Podiceps is a genus of birds in the grebe family. The genus name comes from Latin podicis, "rear-end"  and ped, "foot", and is a reference to the placement of a grebe's legs towards the rear of its body.

It has representatives breeding in Europe, Asia, North, and South America. Most northern hemisphere species migrate in winter to the coast or warmer climates.

They breed in vegetated areas of freshwater lakes, nesting on the water's edge, since their legs are set too far back for easy walking. Usually two eggs are laid, and the striped young may be carried on the adult's back.

All the genus are excellent swimmers and divers, and pursue their fish prey underwater.

Adults have striking breeding plumage, with no difference between the sexes. In winter, the plumage is subdued whites and greys.

Systematics
The genus Podiceps was erected by the English naturalist John Latham in 1787. The type species was subsequently designated as the great crested grebe (Podiceps cristatus). The genus name combines variants on the Latin podex, roughly meaning "rear-end", and pes, meaning "foot".

The black-necked, Colombian, silvery, and Junin grebes are very closely related and were formerly sometimes separated as the genus Dyas. The great grebe has also sometimes been separated as the sole member of the genus Podicephorus.

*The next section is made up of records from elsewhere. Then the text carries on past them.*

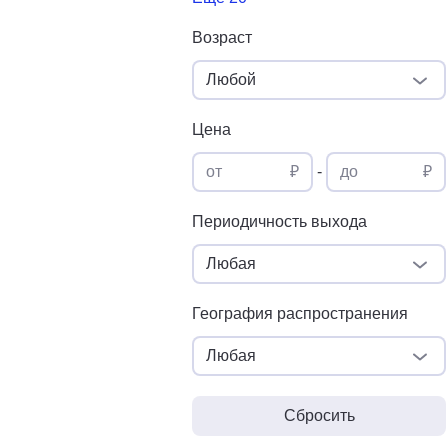
Возраст
Любой
Цена
от
₽
-
до
₽
Периодичность выхода
Любая
География распространения
Любая
Сбросить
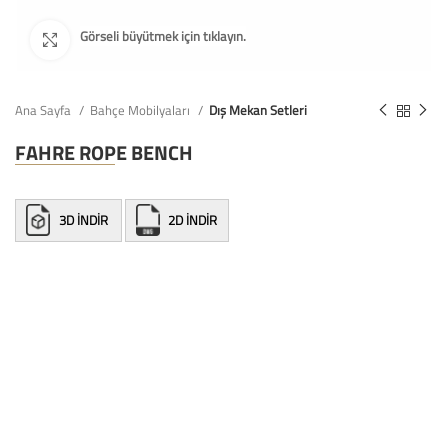
Ana Sayfa
Bahçe Mobilyaları
Dış Mekan Setleri
FAHRE ROPE BENCH
3D İNDİR
2D İNDİR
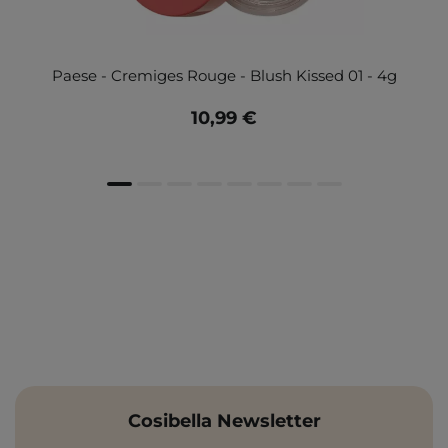
Paese - Cremiges Rouge - Blush Kissed 01 - 4g
10,99 €
Cosibella Newsletter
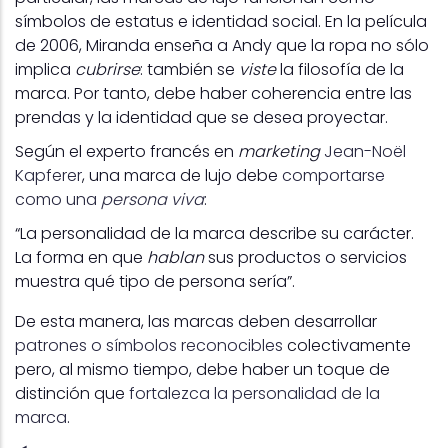
símbolos de estatus e identidad social. En la película
de 2006, Miranda enseña a Andy que la ropa no sólo
implica
cubrirse
: también se
viste
la filosofía de la
marca. Por tanto, debe haber coherencia entre las
prendas y la identidad que se desea proyectar.
Según el experto francés en
marketing
Jean-Noël
Kapferer
, una marca de lujo debe
comportarse
como una
persona viva
:
“La personalidad de la marca describe su carácter.
La forma en que
hablan
sus productos o servicios
muestra qué tipo de persona sería”.
De esta manera, las marcas deben desarrollar
patrones o símbolos reconocibles
colectivamente
pero, al mismo tiempo, debe haber un toque de
distinción que
fortalezca la personalidad de la
marca
.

The genus contains nine species:

One of the very oldest fossil grebes known to date actually belongs to this genus. Regarding grebes, the fossil record leaves much to be desired, being quite complete for the last 5 million years before present but very incomplete before the Pliocene.

Fossil species of Podiceps are:
 †Podiceps arndti Chandler, 1990 (Piacenzian stage of North America)
 †Podiceps csarnotanus Kessler, 2009 (Piacenzian stage of Europe)
 †Podiceps discors Murray, 1967 (Piacenzian stage of North America)
 †Podiceps dixi Brodkorp, 1963 (Chibanian to the Tarantian stages of Florida, United States)
 †Podiceps howardae Storer, 2001 (Zanclean age of North Carolina, United States)
 †Podiceps miocenicus Kessler, 1984 (Tortonian age of Moldova)
 †Podiceps oligoceanus (Shufeldt, 1915) (Aquitanian age of North America)
 †Podiceps parvus (Shufeldt, 1913) (Gelasian to the Calabrian stages of North America)
 †Podiceps pisanus (Shufeldt, 1913)  (Piacenzian stage of Italy)
 †Podiceps solidus Kuročkin, 1985 (Zanclean age of Western Mongolia)
 †Podiceps subparvus (Miller & Bowman, 1958) 
Podiceps? sp. (Late Pliocene of WC USA) 
Podiceps sp. (Early Pleistocene of Dursunlu, Turkey)

Among the material assigned to P. parvus were bones of another species, which may or may not belong in this genus.